In the name of upholding Israeli security, they have solidified the Occupation on the ground through the use of bombs, tanks, bulldozers, movement restrictions, construction of the Separation Wall and through coercive methods of information gathering from collaborators.

It came as a surprise to many this week when Attorney General Menachem Mazuz, responding to the fallout from the International Court of Justice decision on the Separation Wall, recommended that Israel consider adopting the Fourth Geneva Convention which outlines responsibilities under international law for an Occupying power of a civilian population under its control. If Israel proceeded with the Attorney General’s recommendation, there would be greater enforcement mechanisms for violations of international human rights law and humanitarian law. Israel still contends that it is not an Occupying force because the international community never officially recognized Egyptian and Jordanian rule over the Gaza Strip and the West Bank and as such, is not violating any international agreements it has signed on to.
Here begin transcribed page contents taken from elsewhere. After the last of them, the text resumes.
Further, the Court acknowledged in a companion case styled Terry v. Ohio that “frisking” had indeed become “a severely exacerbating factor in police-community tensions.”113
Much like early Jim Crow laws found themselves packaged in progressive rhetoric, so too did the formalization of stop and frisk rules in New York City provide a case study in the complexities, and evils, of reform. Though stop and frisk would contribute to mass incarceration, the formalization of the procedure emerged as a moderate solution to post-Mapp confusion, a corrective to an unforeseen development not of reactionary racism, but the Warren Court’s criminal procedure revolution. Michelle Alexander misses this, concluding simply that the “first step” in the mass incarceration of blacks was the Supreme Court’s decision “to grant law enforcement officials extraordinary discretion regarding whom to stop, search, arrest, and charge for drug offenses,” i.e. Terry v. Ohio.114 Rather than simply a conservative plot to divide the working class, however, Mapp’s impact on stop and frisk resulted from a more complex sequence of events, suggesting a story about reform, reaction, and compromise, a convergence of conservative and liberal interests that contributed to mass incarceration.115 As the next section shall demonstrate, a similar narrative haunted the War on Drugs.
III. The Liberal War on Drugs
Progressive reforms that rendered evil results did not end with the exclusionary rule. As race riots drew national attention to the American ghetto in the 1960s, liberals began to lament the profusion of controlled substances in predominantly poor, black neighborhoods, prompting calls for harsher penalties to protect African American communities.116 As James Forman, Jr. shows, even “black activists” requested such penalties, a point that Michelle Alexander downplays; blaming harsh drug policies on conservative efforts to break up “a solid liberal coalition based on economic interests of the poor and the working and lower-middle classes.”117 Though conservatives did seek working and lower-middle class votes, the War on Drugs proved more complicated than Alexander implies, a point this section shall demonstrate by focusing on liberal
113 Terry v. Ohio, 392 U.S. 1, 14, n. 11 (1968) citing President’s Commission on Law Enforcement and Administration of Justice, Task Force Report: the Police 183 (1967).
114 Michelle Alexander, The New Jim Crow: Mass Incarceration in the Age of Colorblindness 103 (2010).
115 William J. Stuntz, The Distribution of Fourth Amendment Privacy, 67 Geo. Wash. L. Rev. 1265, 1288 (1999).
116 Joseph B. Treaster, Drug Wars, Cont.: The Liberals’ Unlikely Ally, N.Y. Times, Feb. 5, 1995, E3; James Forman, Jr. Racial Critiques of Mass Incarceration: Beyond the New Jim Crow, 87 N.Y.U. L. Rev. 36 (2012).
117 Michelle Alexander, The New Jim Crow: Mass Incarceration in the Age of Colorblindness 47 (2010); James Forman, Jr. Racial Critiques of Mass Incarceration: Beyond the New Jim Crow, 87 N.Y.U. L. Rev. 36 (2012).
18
Dr. Gandhi spoke often of the civil rights movement in the United States and the Apartheid system in South Africa in the context of the 37 year Israeli Occupation. Dr.Gandhi’s own father spent fifteen years in jails in South Africa fighting against apartheid.

“The first intifada was a better success because it involved the whole Palestinian population and it brought the masses to the streets,” said Mohammed Alatar, leader of the US group Palestinians for Peace and Democracy and one of the organizers of Dr.Gandhi’s trip with East Jerusalem principal Terry Boulata and another Ramallah based peace group formed after the International Court of Justice decision regarding the Separation Wall at The Hague.

The night before, a person in the audience at the Ambassador Hotel welcomed Dr. Gandhi’s message and said, “When you combine the power of popular non-violent resistance with the enforcement of international law, it can be very effective in bringing about change.”